Quite commonly electroplating is used as a way to prevent corrosion on metal, or to beautify it and improve the finish. An everyday use of this is on cars, when chromium (chrome) is electroplated over top of different pieces in steel. More than one layer of electroplating can be applied, and this serves to further protect the piece as well as making a more pleasing finish. Electroplating is a very effective way to prevent corrosion because it causes the metal that is prone to oxidization to not be exposed outwardly to water or oxygen. These are the substances that it is likely to react with, and will therefore form an oxide coating such as rust that we don't want. If we coat a metal with an element such as gold that doesn't oxidize easily, that layer will permanently protect the metal underneath so long as the layer isn't scratched or scraped. If there is ever a gap in the protective electroplated coating the possibility of rust will reoccur, but all you have to do to fix the problem is to apply another layer of electroplate as soon as possible

If you put on a first layer of nickel and a top layer of chromium, that metal will be very resilient to corrosion and the chrome will make it have a nice luster. You can save a lot of money on jewelery if it is electroplated, because gold generally costs a lot more than, say iron. This means that you can have a relatively inexpensive item that doesn't look the nicest, and then electroplate it with gold to get all the beauty you want without the cost of solid gold. Lighting fixtures that are made of aluminum or even steel are often double electroplated as well, first with nickel as a protection and then with brass or possibly chromium to finish. Cadmium or zinc coatings over top of different items, such as bolts will increase the durability and life length of the item. The functioning of metals used for conducting electricity can be improved as well by electroplating. For example, by electroplating a copper wire with a layer of silver you can dramatically reduce the resistance of electricity and likelihood for oxidation. The reason for this is because silver has a higher electrical potential and is a weaker reducing agent than copper, so the electricity will flow through it more easily and effectively with smaller risk of corrosion.
This is especially helpful on items such as radio frequency connector wires, because of the fact that radio waves tend to flow mostly on the exterior of the electrical medium. The wire will be very sturdy at the core (because copper is physically stronger), conductive, and corrosion resistant on the outside from the properties of silver.

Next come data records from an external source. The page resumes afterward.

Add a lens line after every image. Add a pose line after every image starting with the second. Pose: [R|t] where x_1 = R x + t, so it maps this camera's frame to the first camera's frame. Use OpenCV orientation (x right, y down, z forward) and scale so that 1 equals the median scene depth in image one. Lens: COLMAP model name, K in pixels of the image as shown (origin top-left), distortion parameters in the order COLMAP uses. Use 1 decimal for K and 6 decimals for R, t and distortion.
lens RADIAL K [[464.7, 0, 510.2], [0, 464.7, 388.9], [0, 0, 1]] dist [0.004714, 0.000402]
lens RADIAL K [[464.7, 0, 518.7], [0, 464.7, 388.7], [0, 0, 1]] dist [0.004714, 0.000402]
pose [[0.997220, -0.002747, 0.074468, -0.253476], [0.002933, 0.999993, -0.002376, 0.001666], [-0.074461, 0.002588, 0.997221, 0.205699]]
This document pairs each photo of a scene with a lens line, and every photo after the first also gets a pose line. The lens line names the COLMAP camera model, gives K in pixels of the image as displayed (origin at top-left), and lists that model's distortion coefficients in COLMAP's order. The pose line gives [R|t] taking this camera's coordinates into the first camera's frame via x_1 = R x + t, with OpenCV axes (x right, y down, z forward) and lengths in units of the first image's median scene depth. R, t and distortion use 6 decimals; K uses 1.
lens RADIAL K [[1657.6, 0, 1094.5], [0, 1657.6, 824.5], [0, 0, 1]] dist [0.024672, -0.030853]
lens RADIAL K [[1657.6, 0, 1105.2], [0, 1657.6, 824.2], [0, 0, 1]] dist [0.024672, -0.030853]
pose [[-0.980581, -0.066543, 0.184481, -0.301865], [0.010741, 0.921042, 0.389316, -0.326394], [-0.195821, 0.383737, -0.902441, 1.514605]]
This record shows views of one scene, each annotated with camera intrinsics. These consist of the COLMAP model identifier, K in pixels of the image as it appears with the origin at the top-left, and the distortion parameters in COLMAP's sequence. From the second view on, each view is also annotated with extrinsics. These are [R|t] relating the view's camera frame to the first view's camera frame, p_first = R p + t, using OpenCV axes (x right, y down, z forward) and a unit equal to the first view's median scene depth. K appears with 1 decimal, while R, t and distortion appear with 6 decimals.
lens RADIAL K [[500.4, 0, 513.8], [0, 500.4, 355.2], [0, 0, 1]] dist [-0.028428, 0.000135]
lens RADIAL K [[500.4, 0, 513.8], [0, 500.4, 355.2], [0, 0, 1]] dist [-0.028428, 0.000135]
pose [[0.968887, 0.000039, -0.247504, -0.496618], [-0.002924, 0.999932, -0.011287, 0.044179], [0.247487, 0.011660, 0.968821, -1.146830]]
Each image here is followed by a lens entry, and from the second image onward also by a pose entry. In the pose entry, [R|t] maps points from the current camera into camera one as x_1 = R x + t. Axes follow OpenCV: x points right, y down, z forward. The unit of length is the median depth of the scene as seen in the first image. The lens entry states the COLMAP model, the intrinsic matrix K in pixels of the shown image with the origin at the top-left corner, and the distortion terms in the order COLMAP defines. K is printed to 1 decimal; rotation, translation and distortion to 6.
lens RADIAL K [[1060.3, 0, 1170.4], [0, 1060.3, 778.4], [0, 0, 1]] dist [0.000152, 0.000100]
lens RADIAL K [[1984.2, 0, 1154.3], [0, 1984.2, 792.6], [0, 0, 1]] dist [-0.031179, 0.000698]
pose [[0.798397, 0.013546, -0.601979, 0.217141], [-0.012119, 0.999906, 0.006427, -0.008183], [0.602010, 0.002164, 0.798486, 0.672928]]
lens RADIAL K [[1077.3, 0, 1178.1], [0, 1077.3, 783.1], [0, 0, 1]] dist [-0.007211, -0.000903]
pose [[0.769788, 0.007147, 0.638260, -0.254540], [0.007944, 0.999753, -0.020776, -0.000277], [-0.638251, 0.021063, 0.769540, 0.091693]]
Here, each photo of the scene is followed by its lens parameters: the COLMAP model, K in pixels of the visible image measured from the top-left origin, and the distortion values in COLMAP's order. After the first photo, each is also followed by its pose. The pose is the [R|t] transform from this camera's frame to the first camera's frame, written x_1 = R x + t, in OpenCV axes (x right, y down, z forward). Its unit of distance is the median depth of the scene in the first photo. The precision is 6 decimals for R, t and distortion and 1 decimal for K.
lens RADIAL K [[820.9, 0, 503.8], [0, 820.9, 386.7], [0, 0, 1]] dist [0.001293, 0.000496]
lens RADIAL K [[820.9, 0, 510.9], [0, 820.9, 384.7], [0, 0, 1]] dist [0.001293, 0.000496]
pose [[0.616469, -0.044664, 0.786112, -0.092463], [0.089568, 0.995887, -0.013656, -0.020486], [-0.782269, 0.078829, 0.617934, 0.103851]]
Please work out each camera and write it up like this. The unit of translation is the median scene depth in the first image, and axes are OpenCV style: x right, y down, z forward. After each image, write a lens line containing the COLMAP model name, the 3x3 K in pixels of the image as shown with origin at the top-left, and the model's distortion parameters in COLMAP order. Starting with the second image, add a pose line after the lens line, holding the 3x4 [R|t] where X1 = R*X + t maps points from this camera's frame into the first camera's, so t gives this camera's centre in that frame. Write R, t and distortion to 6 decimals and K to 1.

Electroplating does cost money to actually perform, but that cost is outweighed by the amount of money saved on not having to replace a corroded item. You could also have something made out of a less expensive metal with an electroplated coat of a more expensive metal like gold. That would cost a lot less than an item of solid gold, and it would have the same look. The expenses of electroplating stem from the equipment required to perform the task. These things include the tank, electrode (anode), wires, source of electricity and the salt solution of the same metal as the anode. Electroplating is a very inexpensive process that is used quite commonly used. There are electroplating shops that will electroplate various items for people at a very reasonable price

To give a basic idea of how much money electroplating would actually cost:
- You could electroplate your kitchen faucet in 24 karat gold for $10, because the thickness of the layer is around 0.00005". (50 millionths of an inch)
- Silver plate a metal picture frame for $5.
- To plate a light fixture in brass is a few cents.